The Size Effect: Theory and Experiment
Research Group:Centre for Condensed Matter and Material Physics
Number of Students:1
Length of Study in Years: 3
Full-time Project: yes
The project will be part of an on-going experimental and theoretical research programme, including micromechanical experimentation and theoretical work on dislocation behaviour in confinement and on local and non-local theories of plasticity. The aim of the project is to develop a consistent and coherent understanding of the size effect (smaller is stronger; i.e. the effect of length scales on strength) in its many manifestations, supported by experimental studies. This will enable length-scale engineering in the design and fabrication of new or improved materials.

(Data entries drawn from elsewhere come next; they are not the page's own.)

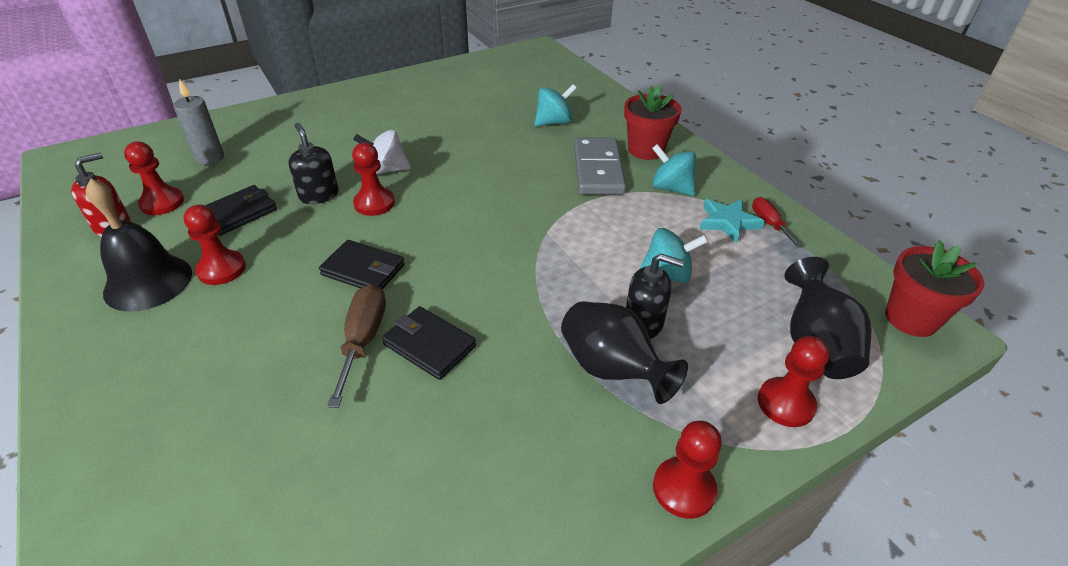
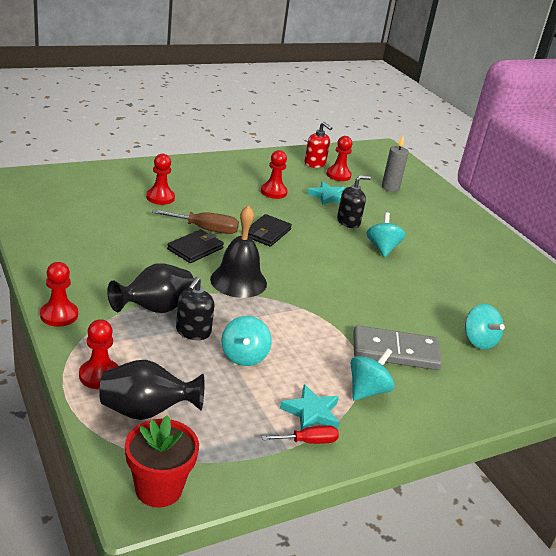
camera: 90 degrees right, 10 degrees down
black bell [86,178,192,311] -> black bell moved to [210,205,267,298]
black wallet [205,185,277,236] -> turquoise star [307,181,345,205]
red pawn [352,143,395,216] -> red pawn moved to [146,154,175,205]
white spinning top [353,130,411,175] -> turquoise spinning top [366,212,406,257]
red flower pot [624,85,681,160] -> none

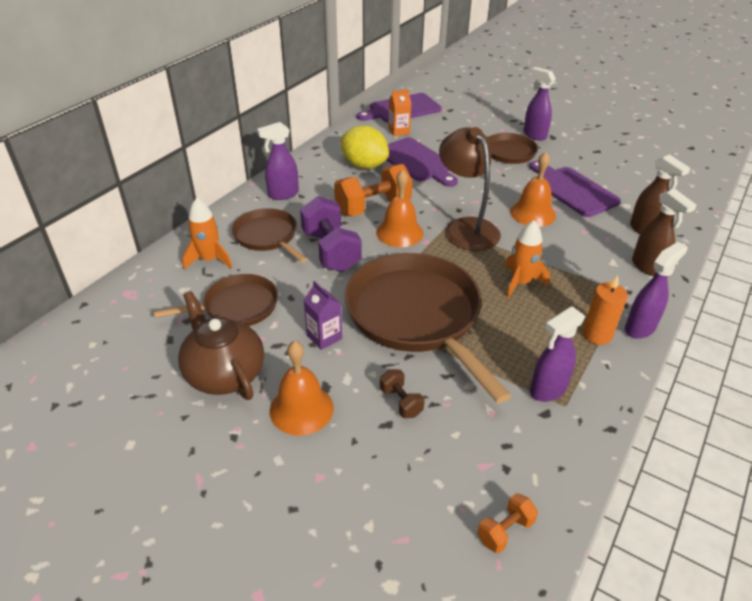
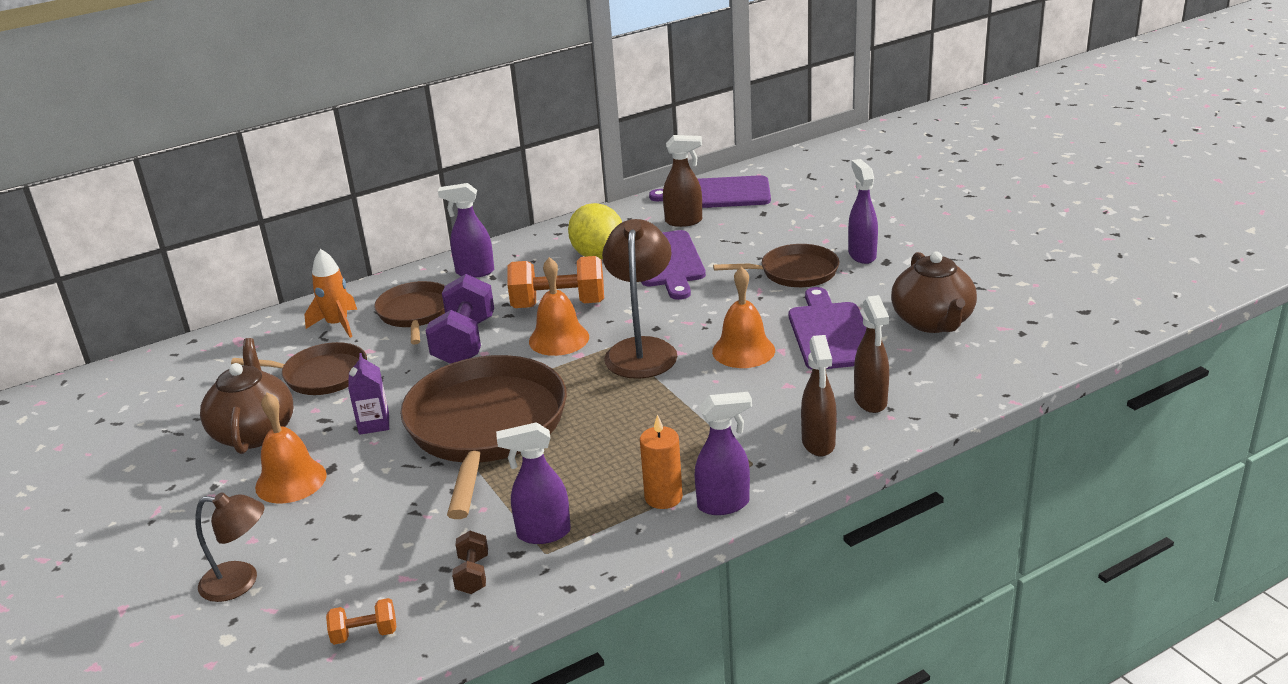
camera: 30 degrees right, 10 degrees down
brown dumbbell [380,369,425,418] -> brown dumbbell moved to [452,531,488,594]
orange carton [388,89,412,136] -> brown spray bottle [663,135,702,227]
orange rocket [505,220,550,299] -> none
none -> brown lamp [196,492,265,602]
none -> brown teapot [891,252,977,333]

Specific experiments that would form the basis of the PhD programme could include nanoindentation, torsion of hollow wires (thin tubes) or bending of hollow thin foil structures. The student could undertake experiments on the torsion of very long thin wires in The Monument, London. Analysis and interpretation of new and existing data is an important part. Theoretical work would include interpretation of data in terms of critical thickness theory, and in terms of strain-gradient theory. The student could also undertake work aimed at the reconciliation of these two very different theoretical approaches.
The students will undergo training in the area of micromechanical experimentation, metallurgy, statistical analysis, fundamental physics of materials science.
Y. Li, A.J. Bushby and D.J. Dunstan, 2016, The Hall-Petch effect as a manifestation of the general size effect, Proc Roy Soc A 472, 20150890.
D. Dong, D.J. Dunstan and A.J. Bushby, 2015, Plasticity and thermal recovery of thin copper wires in torsion, Phil Mag 95, 1739-1750.
An interest in the strength of materials. A good first degree in Physics, Engineering or Materials Science.